When your agent script runs, the engine intercepts your API calls. It doesn't just execute them; it writes an event to an append-only log: ActivityTaskScheduled, ActivityTaskStarted, ActivityTaskCompleted.
This is why durability matters. It allows the system to decouple the Application State (variables in memory) from the System State (events in the DB).
The architecturally sound version of our onboarding agent looks different. It defines a workflow where every activity is idempotent and retriable:
# The "Architecturally Sound" Version (Pseudocode)
@workflow.defn
class OnboardingWorkflow:
@workflow.run
async def run(self, employee_data):
# Activity 1: Idempotent & Retriable
await workflow.execute_activity(
create_email,
employee_data,
retry_policy=RetryPolicy(max_attempts=3)
)
# Activity 2
await workflow.execute_activity(order_laptop, employee_data)
# The Signal Pattern (Hybrid Event-Driven Architecture)
# The workflow hibernates here. It consumes ZERO CPU/RAM.
# It exists only as a row in the database.

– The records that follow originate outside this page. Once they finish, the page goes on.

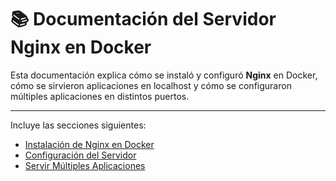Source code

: # 📚 Documentación del Servidor Nginx en Docker

Esta documentación explica cómo se instaló y configuró **Nginx** en Docker, cómo se sirvieron aplicaciones en localhost y cómo se configuraron múltiples aplicaciones en distintos puertos.

---

Incluye las secciones siguientes:

* [Instalación de Nginx en Docker](instalacion.md)
* [Configuración del Servidor](configuracion.md)
* [Servir Múltiples Aplicaciones](apps-multiples.md)
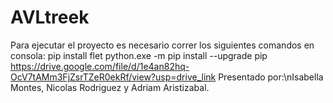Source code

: # AVLtreek
Para ejecutar el proyecto es necesario correr los siguientes comandos en consola:
pip install flet
python.exe -m pip install --upgrade pip
https://drive.google.com/file/d/1e4an82hq-OcV7tAMm3FjZsrTZeR0ekRf/view?usp=drive_link
Presentado por:\nIsabella Montes, Nicolas Rodriguez y Adriam Aristizabal.
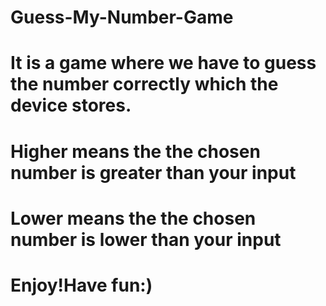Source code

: # Guess-My-Number-Game
# It is a game where we have to guess the number correctly which the device stores.
# Higher means the the chosen number is greater than your input
# Lower means the the chosen number is lower than your input
# Enjoy!Have fun:)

await workflow.wait_condition(
lambda: self.is_cleared == True
)
# Resumes seamlessly days later
await workflow.execute_activity(send_welcome_email, employee_data)
@workflow.signal
def update_clearance(self):
self.is_cleared = True
Crucially, when the workflow reaches the wait_condition, it doesn't sleep. It hibernates. The system serializes the stack frame and kills the worker thread.
When the signal arrives four days later—or after a cluster restart—the worker wakes up. It doesn't load a "status" from a column. It replays the event history.
- Did we create email? Yes, history says Event 5. (Skip execution).
- Did we order laptop? Yes, history says Event 8. (Skip execution).
- Are we waiting? Yes.
It reconstructs the entire memory state exactly as it was four days ago, purely from the event log. This is Event Sourcing applied to compute. It gives you the resilience of an event-driven architecture with the simplicity of imperative code.
🔗The Strategic Shift for Agentic Systems
We need to stop thinking of Agents as "Chats that call tools" and start treating them as Process Owners.
A Support Agent isn't just generating text. It is orchestrating a distributed transaction that involves verifying a user, checking refund eligibility, waiting for a supervisor override, processing a refund, and updating a ticket. This is a Saga. This is a Workflow.
If you build this with ephemeral scripts, you are restricting your agents to tasks that complete within a single HTTP request timeout. You are effectively crippling them. If you build this with Durable Execution, you give your agents an infinite attention span. They become reliable digital workers that can handle processes spanning minutes, days, or months, without operational fragility.
Reliability is not a feature; it is an architectural requirement. Stop writing while loops. Stop relying on memory for business state. If the process matters, put it in a durable workflow.